Williane Marques de Sousa
Publicado em: sab, 20/03/2021 - 14:28

Nos últimos dias, um dos assuntos mais comentados nas redes sociais foi a fala da repórter Maju Continho durante o Jornal Hoje, da TV Globo na última terça-feira (16). Ao falar sobre a aplicação do lockdown, medida restritiva para conter o coronavírus, Maju expressou sua opinião favorável a essa medida de uma maneira um tanto infeliz ao dizer que “o choro é livre, não dá pra gente reclamar”. Essa fala foi muito criticada por várias pessoas nas redes sociais. Mas, por que essa frase gerou tanto incômodo? 
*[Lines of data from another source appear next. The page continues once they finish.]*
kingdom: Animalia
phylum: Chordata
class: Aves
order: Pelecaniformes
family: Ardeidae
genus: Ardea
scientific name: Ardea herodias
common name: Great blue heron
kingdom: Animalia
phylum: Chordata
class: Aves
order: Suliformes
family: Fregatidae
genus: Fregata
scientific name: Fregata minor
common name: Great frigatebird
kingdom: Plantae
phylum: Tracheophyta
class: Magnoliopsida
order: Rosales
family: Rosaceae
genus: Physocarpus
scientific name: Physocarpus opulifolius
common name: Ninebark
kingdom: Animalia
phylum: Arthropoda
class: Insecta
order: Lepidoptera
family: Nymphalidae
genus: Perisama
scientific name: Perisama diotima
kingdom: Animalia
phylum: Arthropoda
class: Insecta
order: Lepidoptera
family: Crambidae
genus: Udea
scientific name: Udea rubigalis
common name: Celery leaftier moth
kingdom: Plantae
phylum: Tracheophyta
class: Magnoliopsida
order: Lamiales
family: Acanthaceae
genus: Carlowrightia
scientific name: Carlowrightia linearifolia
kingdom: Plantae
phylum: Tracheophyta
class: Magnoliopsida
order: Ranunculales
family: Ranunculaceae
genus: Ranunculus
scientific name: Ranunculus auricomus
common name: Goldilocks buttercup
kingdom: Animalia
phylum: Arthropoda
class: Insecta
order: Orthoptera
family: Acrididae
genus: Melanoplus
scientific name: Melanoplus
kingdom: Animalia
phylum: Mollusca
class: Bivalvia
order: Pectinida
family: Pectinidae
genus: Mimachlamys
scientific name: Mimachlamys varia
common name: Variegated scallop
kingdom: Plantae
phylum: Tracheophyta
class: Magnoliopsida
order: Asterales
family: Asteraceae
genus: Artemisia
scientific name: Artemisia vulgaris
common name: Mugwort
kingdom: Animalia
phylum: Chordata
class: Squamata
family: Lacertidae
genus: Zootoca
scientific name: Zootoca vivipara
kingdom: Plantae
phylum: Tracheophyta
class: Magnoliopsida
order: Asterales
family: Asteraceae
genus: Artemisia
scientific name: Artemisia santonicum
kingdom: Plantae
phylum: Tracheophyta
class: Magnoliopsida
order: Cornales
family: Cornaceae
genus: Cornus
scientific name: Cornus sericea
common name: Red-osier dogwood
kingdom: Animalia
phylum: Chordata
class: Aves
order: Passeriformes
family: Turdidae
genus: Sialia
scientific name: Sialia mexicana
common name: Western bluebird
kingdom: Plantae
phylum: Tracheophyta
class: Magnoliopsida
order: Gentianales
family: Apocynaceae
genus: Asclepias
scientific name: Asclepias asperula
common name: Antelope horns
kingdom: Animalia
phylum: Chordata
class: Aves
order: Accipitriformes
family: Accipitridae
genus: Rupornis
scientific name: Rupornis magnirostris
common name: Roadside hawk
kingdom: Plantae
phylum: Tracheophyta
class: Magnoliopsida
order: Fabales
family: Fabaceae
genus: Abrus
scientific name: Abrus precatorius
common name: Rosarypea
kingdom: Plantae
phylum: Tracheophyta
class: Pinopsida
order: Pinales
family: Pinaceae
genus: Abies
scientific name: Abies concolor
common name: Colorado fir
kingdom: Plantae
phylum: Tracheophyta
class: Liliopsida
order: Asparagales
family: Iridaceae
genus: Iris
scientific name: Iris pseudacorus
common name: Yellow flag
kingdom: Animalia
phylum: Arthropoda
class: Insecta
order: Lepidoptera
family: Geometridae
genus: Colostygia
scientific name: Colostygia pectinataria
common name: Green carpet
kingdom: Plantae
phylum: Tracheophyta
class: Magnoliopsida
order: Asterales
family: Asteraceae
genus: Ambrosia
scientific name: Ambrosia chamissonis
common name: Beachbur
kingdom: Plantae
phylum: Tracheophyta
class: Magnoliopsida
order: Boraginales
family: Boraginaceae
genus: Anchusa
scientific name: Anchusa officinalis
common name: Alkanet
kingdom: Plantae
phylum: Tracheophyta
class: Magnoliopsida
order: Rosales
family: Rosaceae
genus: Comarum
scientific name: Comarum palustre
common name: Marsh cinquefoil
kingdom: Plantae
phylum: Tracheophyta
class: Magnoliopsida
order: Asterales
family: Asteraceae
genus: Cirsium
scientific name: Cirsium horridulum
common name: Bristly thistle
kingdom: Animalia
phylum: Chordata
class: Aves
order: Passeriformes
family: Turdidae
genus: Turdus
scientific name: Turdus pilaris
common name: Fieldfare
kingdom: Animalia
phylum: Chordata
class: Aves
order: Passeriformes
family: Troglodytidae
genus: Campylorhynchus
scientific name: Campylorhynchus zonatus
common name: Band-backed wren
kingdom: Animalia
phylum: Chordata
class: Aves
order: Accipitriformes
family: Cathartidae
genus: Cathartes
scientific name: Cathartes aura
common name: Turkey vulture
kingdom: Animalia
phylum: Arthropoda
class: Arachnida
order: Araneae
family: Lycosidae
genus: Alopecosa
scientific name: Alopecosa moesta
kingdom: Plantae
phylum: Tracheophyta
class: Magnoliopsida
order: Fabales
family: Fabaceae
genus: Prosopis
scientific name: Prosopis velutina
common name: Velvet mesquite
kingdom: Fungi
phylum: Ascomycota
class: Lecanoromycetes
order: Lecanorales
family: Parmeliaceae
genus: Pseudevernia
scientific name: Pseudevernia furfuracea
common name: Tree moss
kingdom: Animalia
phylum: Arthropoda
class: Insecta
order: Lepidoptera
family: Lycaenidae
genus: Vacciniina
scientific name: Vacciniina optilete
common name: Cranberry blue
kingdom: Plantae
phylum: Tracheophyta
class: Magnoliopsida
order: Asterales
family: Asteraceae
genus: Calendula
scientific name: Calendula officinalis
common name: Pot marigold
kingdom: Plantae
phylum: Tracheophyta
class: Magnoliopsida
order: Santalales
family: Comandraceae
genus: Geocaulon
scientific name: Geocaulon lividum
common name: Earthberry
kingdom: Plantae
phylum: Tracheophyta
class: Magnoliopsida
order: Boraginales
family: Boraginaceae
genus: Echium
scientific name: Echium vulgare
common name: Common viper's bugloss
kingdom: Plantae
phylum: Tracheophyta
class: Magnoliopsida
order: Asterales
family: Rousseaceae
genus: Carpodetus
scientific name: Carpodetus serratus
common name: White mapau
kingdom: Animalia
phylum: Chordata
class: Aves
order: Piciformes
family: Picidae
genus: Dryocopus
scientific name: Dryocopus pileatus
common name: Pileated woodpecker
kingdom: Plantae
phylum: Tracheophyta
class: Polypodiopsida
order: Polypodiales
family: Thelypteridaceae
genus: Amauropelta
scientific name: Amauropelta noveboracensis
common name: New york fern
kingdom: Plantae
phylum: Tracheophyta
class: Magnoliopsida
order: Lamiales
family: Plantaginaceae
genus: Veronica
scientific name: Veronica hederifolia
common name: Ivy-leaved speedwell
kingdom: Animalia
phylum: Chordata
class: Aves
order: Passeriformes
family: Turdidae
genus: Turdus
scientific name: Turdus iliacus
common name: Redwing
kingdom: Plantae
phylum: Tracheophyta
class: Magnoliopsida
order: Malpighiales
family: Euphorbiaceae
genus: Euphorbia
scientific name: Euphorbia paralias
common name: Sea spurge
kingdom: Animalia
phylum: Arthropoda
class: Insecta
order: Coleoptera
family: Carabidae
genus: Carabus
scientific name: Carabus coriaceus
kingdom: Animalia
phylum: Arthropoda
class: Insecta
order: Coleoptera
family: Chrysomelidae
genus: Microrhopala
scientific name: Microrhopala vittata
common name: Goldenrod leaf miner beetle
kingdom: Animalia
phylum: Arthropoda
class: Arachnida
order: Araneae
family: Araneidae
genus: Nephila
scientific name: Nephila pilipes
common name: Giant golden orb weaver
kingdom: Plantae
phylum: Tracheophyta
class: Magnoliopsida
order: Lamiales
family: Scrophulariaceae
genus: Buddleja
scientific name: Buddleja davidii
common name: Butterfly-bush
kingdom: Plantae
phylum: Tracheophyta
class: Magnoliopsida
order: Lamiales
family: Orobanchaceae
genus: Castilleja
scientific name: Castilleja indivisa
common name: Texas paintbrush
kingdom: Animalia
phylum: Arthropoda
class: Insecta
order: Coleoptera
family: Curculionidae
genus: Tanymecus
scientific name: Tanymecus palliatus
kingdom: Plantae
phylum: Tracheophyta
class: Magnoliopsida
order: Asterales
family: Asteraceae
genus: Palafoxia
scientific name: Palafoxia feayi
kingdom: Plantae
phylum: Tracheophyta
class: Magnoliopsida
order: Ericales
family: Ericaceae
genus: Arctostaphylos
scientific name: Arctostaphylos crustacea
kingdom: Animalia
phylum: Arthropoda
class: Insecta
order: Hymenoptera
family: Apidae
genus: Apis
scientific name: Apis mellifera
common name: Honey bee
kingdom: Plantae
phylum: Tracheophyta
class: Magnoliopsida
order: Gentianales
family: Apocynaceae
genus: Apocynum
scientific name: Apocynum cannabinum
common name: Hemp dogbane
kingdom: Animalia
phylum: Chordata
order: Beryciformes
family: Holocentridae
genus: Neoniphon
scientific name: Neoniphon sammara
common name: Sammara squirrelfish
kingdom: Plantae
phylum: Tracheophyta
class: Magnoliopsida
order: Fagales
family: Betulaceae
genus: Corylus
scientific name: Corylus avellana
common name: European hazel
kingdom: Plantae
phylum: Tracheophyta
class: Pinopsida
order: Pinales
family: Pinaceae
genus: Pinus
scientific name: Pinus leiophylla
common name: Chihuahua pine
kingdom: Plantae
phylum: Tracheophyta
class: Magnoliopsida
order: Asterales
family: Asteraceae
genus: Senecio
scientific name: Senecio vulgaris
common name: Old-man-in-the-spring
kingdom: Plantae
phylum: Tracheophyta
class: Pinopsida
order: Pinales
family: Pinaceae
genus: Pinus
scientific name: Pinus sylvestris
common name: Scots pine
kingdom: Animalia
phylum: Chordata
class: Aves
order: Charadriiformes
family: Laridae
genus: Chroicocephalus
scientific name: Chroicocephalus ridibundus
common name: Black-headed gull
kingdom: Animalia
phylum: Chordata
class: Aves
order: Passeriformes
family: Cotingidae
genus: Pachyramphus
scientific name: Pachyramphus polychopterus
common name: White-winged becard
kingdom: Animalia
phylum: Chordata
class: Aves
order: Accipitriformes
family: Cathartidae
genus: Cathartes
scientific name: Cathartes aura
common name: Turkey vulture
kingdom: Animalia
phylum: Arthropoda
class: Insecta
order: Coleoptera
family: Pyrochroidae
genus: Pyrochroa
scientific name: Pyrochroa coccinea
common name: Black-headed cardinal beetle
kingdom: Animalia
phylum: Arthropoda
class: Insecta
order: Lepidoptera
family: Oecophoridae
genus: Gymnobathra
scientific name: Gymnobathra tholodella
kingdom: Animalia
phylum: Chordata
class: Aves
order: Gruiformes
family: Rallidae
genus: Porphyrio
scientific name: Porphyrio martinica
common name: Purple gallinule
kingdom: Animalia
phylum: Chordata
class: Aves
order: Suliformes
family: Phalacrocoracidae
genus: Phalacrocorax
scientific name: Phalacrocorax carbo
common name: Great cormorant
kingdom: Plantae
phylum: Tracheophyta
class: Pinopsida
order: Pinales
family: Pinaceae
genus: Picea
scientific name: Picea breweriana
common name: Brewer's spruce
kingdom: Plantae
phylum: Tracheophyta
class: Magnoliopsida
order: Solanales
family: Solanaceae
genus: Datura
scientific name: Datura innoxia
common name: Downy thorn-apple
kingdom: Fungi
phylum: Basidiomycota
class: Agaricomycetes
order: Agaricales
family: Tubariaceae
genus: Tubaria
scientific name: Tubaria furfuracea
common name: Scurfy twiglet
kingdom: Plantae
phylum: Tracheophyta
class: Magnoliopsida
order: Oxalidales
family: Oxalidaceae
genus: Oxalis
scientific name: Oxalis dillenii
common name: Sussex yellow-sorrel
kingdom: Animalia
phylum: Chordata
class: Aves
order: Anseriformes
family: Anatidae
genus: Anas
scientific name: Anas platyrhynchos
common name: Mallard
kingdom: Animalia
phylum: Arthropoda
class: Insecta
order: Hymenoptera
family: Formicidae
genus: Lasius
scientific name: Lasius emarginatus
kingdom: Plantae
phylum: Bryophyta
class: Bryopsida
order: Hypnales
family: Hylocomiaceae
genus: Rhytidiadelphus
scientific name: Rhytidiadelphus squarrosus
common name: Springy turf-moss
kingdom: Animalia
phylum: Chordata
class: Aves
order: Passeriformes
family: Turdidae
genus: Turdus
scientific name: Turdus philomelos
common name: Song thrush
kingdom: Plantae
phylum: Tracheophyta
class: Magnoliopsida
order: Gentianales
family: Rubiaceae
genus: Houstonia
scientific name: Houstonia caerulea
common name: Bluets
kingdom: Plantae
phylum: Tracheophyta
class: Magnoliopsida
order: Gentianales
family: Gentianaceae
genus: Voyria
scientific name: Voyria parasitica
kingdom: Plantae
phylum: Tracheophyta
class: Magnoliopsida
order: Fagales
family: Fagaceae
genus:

Os estados brasileiros, desde março de 2020, vêm adotando medidas restritivas de deslocamento e eventualmente proibindo o funcionamento de atividades consideradas não essenciais, a fim de conter a proliferação do vírus. Com isso, muitos pais e mães de famílias acabaram perdendo seu emprego e ficando sem renda. Isso agravou a questão da desigualdade social na pandemia, fazendo com que essas pessoas se vissem em um estado de extrema dificuldade, sem meios de prover bens básicos às famílias. Muitas dessas pessoas, inclusive, estão fazendo manifestações nas ruas contra a determinação de lockdowns em seus estados.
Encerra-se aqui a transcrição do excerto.